Dataset entries:
________________________________________

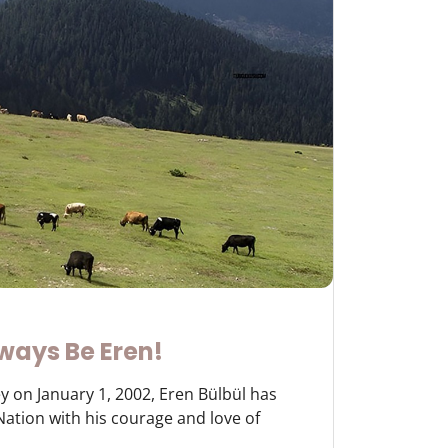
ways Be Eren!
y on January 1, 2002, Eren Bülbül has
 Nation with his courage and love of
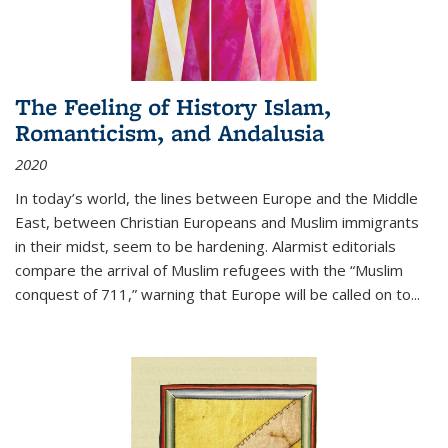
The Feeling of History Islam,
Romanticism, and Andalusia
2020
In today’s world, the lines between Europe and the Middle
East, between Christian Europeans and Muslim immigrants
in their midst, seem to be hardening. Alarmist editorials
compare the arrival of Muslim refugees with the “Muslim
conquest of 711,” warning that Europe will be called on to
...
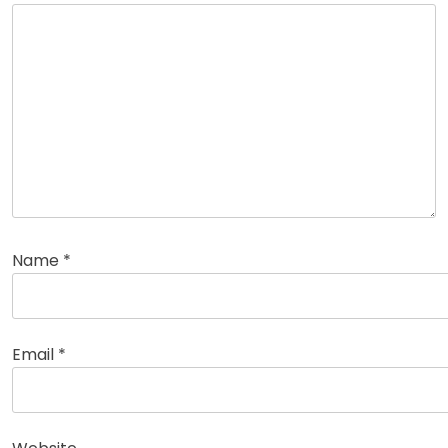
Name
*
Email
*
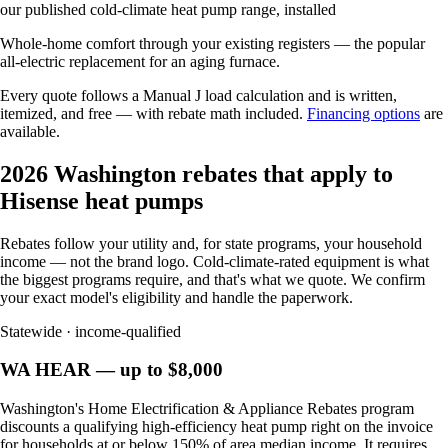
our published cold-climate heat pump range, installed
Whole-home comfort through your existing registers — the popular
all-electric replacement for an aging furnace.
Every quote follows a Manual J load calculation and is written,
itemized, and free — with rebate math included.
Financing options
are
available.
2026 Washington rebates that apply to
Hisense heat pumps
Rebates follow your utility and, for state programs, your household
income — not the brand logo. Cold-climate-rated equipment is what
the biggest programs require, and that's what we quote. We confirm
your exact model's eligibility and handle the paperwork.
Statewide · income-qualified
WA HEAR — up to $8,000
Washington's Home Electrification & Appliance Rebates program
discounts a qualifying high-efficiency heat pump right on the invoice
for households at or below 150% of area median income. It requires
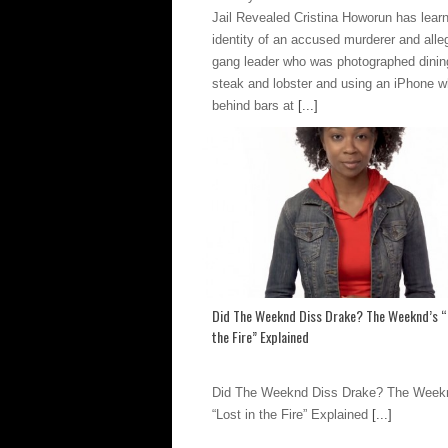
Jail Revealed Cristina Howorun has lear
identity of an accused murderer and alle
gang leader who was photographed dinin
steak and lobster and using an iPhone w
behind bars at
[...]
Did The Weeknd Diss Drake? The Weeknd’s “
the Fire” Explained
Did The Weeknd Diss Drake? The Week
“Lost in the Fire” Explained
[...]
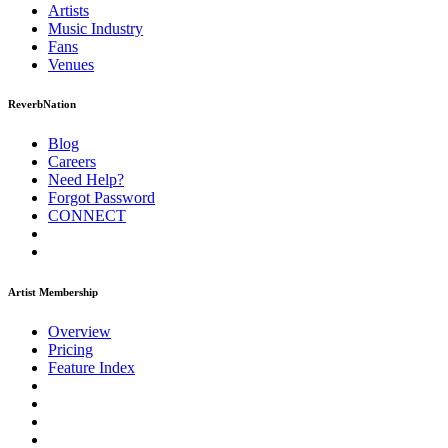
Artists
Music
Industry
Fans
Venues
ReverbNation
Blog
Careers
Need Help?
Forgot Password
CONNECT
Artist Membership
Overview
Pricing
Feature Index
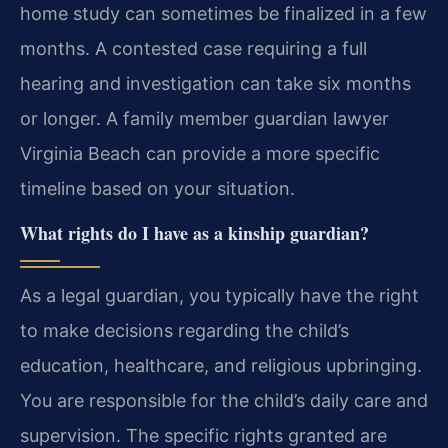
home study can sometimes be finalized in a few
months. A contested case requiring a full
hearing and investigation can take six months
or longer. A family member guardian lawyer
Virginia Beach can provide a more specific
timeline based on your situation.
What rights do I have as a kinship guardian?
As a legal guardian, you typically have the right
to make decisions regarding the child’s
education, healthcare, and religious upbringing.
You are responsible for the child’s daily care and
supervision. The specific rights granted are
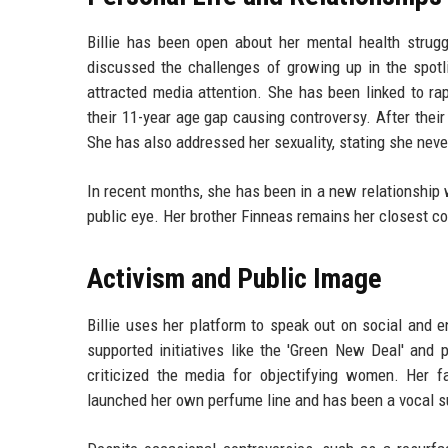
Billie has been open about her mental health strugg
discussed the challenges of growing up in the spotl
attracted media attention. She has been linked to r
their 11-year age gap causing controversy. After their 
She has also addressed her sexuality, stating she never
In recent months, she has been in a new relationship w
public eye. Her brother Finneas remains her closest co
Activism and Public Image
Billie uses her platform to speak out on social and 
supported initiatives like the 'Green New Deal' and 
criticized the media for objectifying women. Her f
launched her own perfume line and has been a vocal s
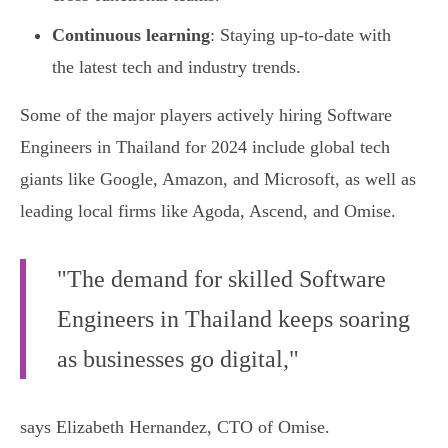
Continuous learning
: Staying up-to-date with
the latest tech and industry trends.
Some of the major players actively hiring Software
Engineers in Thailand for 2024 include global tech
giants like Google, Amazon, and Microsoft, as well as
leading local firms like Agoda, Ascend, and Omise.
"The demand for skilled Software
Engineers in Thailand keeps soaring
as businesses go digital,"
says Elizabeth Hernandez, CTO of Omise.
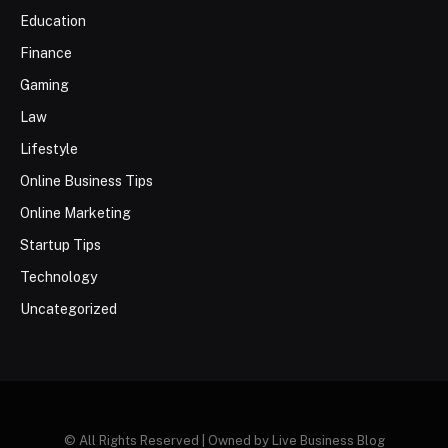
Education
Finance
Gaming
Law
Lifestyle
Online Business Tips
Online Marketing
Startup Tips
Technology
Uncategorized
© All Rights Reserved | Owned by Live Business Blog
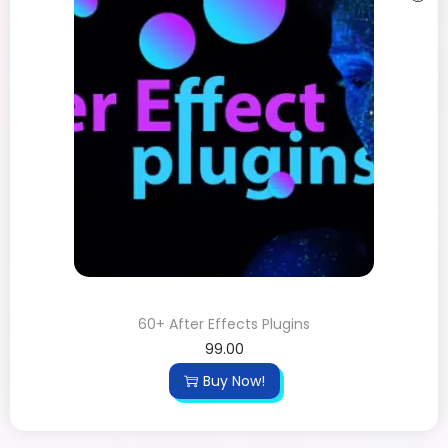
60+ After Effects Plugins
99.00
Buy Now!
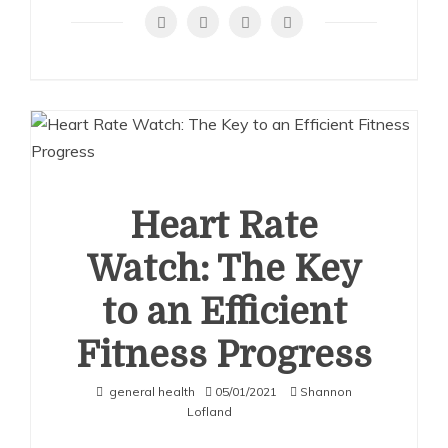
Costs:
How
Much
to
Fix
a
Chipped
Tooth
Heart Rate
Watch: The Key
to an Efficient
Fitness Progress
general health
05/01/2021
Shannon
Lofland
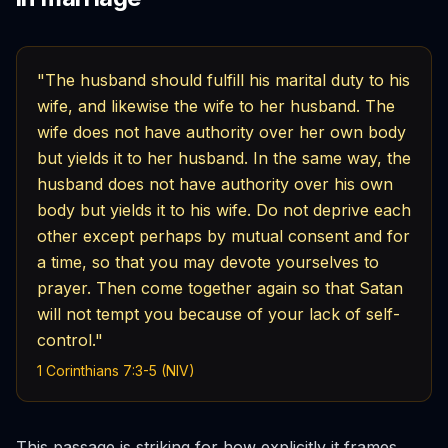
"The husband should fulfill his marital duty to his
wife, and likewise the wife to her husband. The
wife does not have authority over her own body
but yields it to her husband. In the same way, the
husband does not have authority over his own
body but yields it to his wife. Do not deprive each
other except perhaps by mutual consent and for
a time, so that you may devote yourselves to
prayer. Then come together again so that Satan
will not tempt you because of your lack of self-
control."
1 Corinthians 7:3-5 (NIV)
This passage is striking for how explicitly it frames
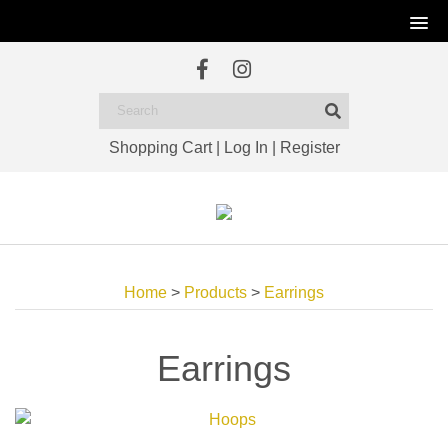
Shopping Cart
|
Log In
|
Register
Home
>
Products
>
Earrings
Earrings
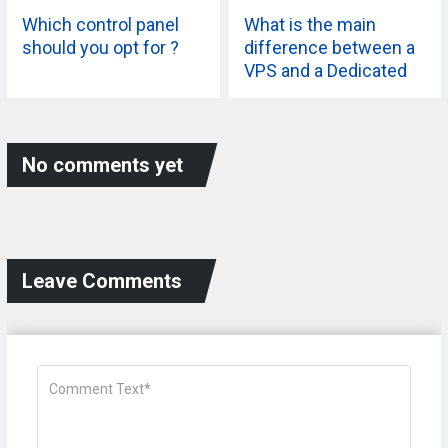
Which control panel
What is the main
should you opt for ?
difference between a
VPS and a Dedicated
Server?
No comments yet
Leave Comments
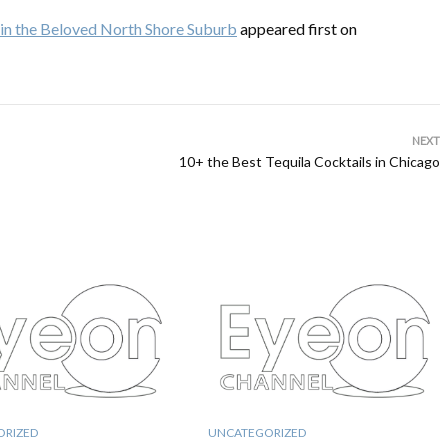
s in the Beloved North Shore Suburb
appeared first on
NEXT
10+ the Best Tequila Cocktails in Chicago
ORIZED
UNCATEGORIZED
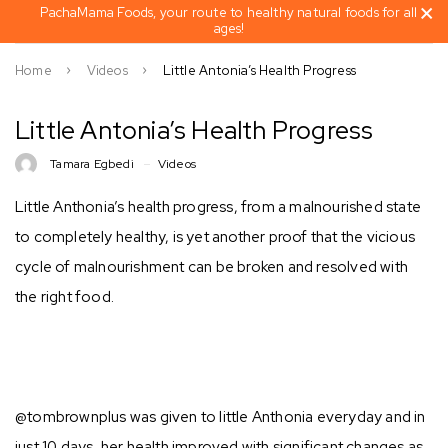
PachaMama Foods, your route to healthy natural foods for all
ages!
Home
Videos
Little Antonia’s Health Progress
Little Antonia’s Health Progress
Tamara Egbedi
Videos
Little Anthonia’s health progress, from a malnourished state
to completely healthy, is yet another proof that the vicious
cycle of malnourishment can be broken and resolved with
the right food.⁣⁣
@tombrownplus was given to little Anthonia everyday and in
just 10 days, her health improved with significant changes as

________________________________________

**WORK ITEM:**
Output only the lines from the start of the data through the line that holds "WA HEAR — up to $8,000". Keep them exact and leave the pictures out.

**TASK ANSWER:**
ways Be Eren!
y on January 1, 2002, Eren Bülbül has
 Nation with his courage and love of
The Feeling of History Islam,
Romanticism, and Andalusia
2020
In today’s world, the lines between Europe and the Middle
East, between Christian Europeans and Muslim immigrants
in their midst, seem to be hardening. Alarmist editorials
compare the arrival of Muslim refugees with the “Muslim
conquest of 711,” warning that Europe will be called on to
...
Name
*
Email
*
our published cold-climate heat pump range, installed
Whole-home comfort through your existing registers — the popular
all-electric replacement for an aging furnace.
Every quote follows a Manual J load calculation and is written,
itemized, and free — with rebate math included.
Financing options
are
available.
2026 Washington rebates that apply to
Hisense heat pumps
Rebates follow your utility and, for state programs, your household
income — not the brand logo. Cold-climate-rated equipment is what
the biggest programs require, and that's what we quote. We confirm
your exact model's eligibility and handle the paperwork.
Statewide · income-qualified
WA HEAR — up to $8,000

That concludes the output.